┏━━
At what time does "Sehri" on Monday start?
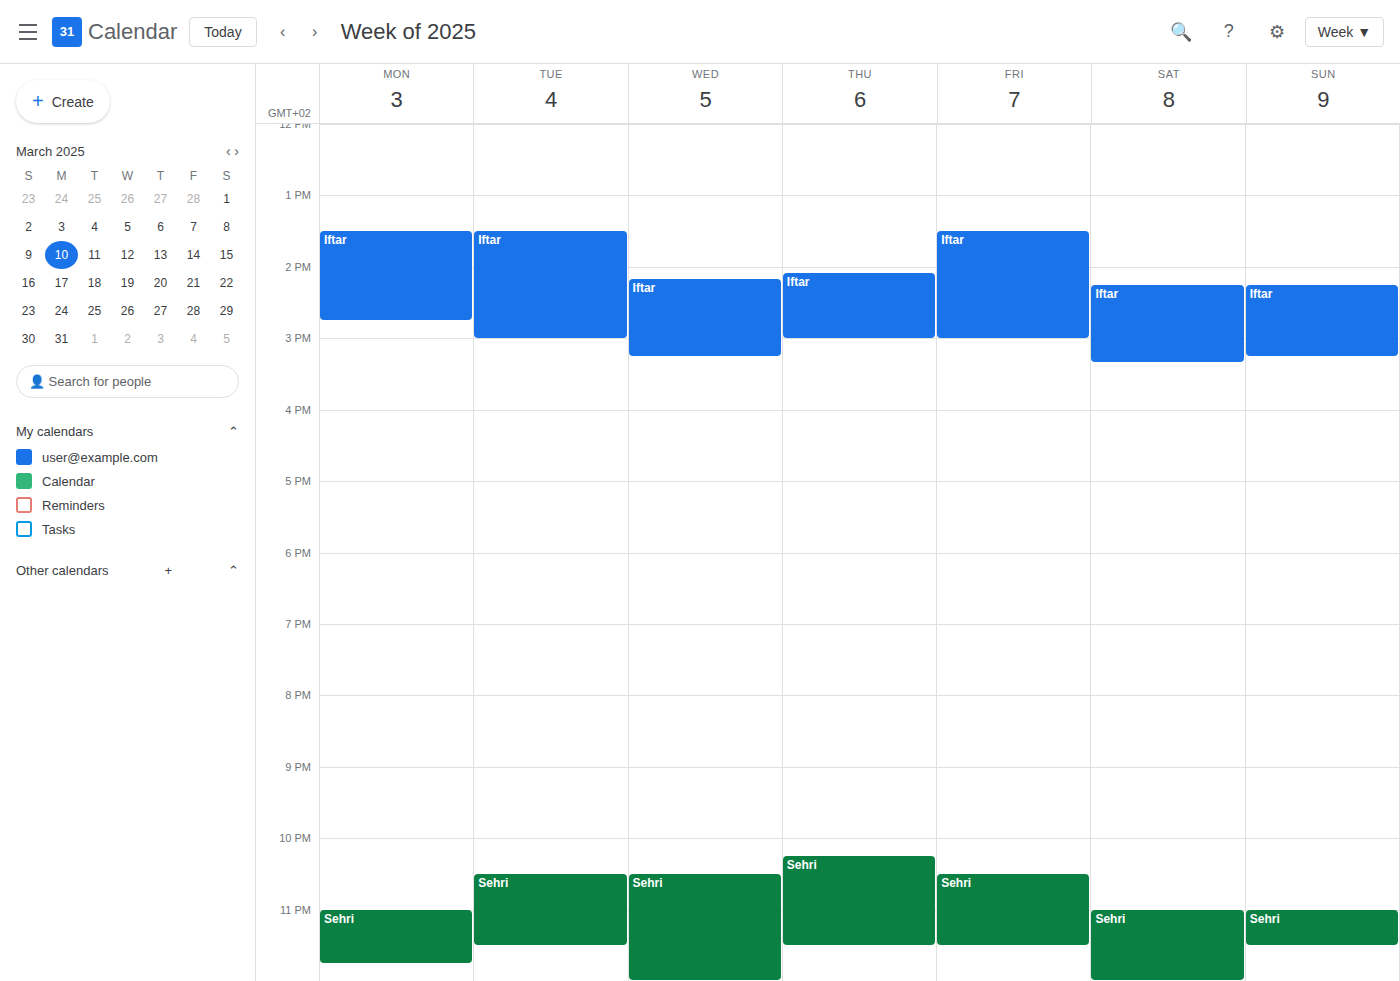
11:00 PM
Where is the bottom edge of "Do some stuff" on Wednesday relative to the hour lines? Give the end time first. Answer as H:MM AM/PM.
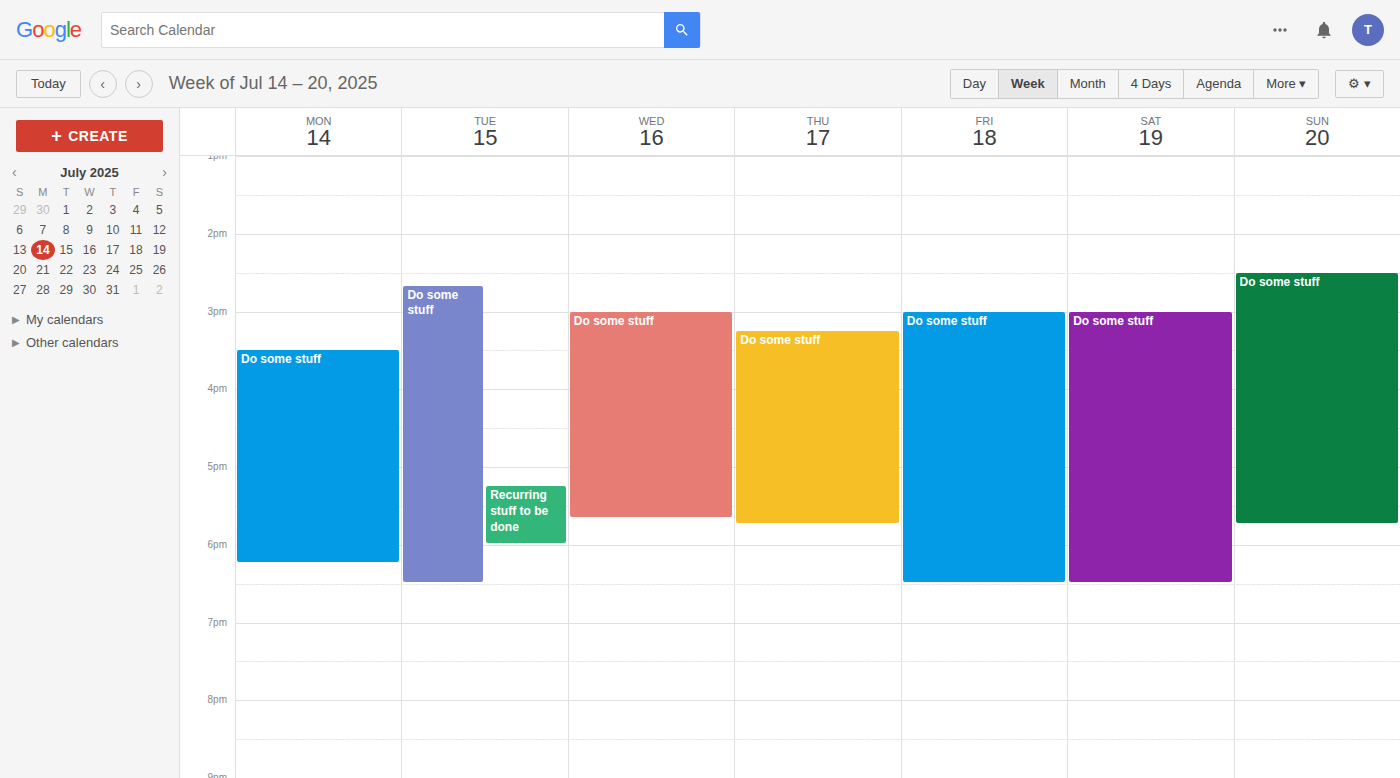
5:40 PM -- neither: 40 minutes below the 5 PM line and 20 minutes above the 6 PM line.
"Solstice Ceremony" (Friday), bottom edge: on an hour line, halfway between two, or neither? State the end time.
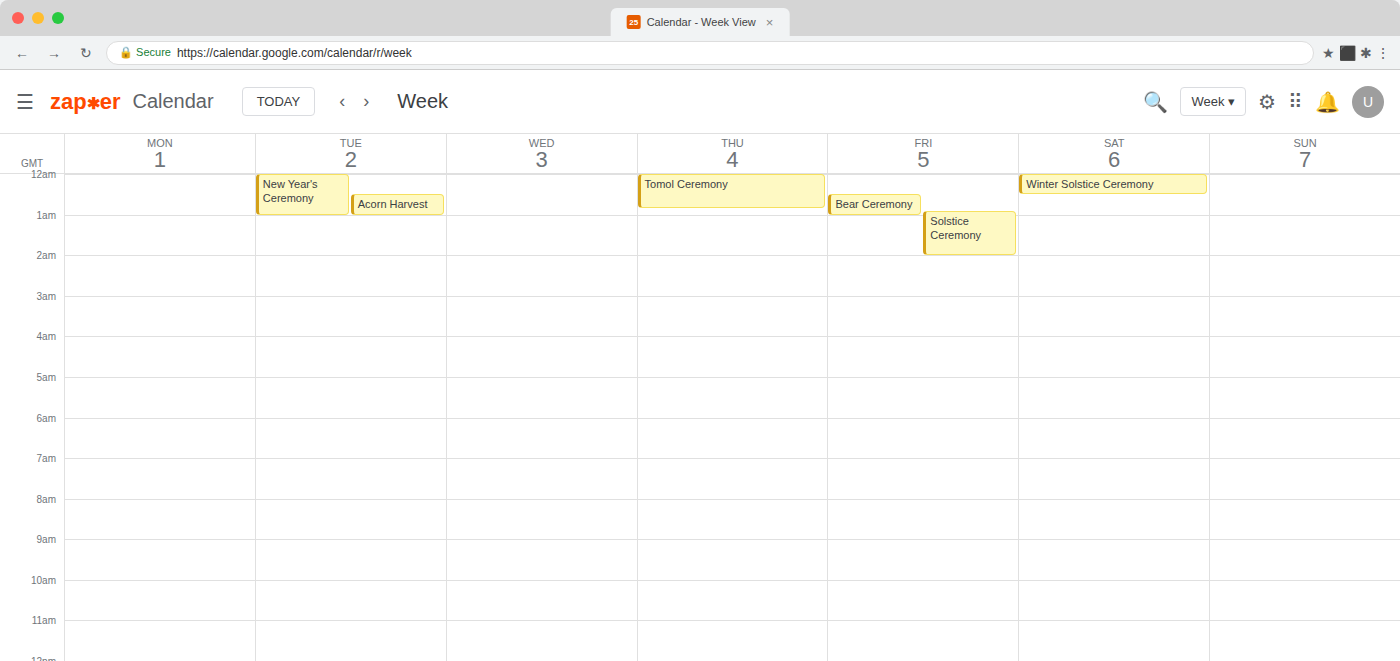
2:00 AM -- exactly on the 2 AM line.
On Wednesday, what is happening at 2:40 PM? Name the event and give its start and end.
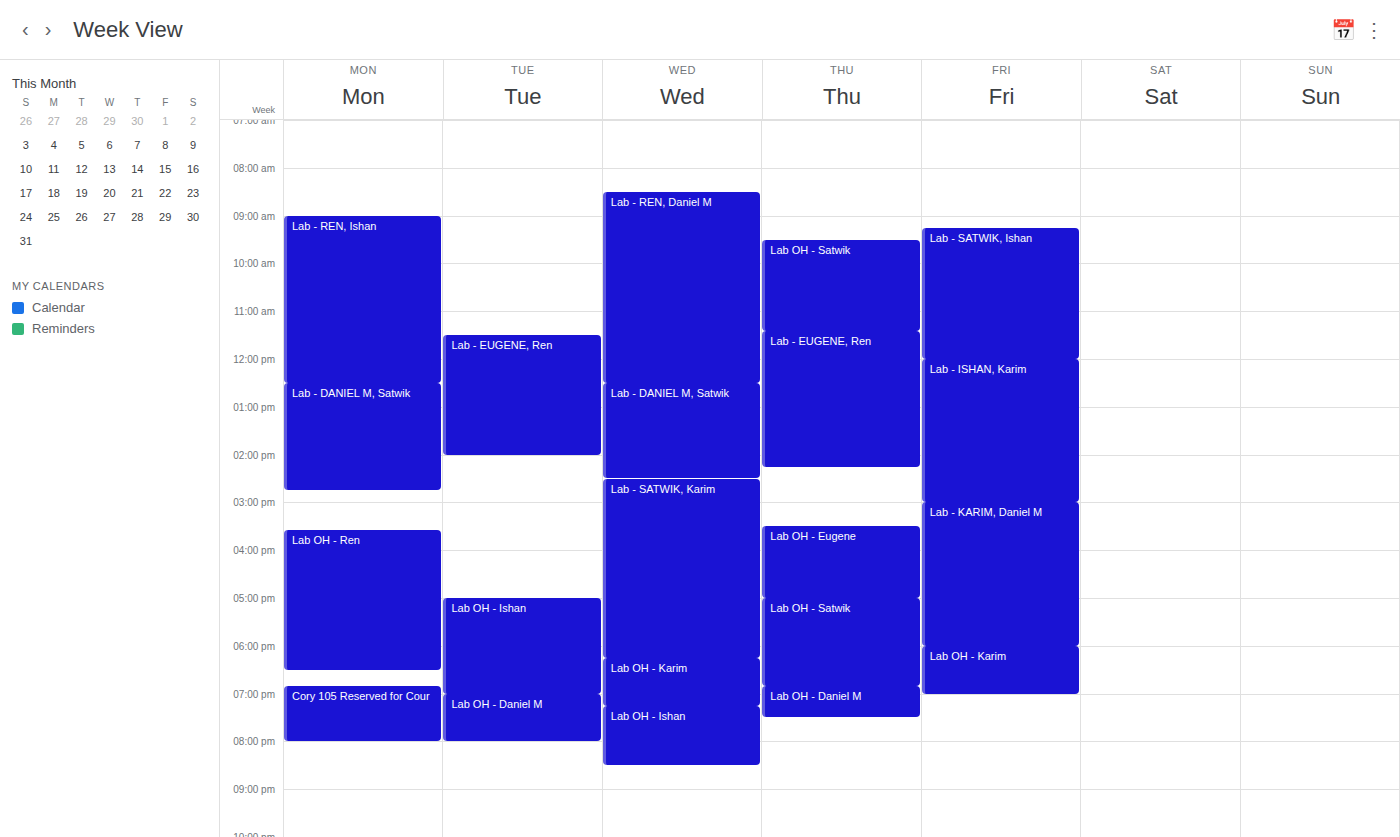
"Lab - SATWIK, Karim", 2:30 PM to 6:15 PM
┗━━
◆ Task statement ◆
Can you repeat all of the material above word for word, leaving out the pictures?

◆ Written response ◆
At what time does "Sehri" on Monday start?
11:00 PM
Where is the bottom edge of "Do some stuff" on Wednesday relative to the hour lines? Give the end time first. Answer as H:MM AM/PM.
5:40 PM -- neither: 40 minutes below the 5 PM line and 20 minutes above the 6 PM line.
"Solstice Ceremony" (Friday), bottom edge: on an hour line, halfway between two, or neither? State the end time.
2:00 AM -- exactly on the 2 AM line.
On Wednesday, what is happening at 2:40 PM? Name the event and give its start and end.
"Lab - SATWIK, Karim", 2:30 PM to 6:15 PM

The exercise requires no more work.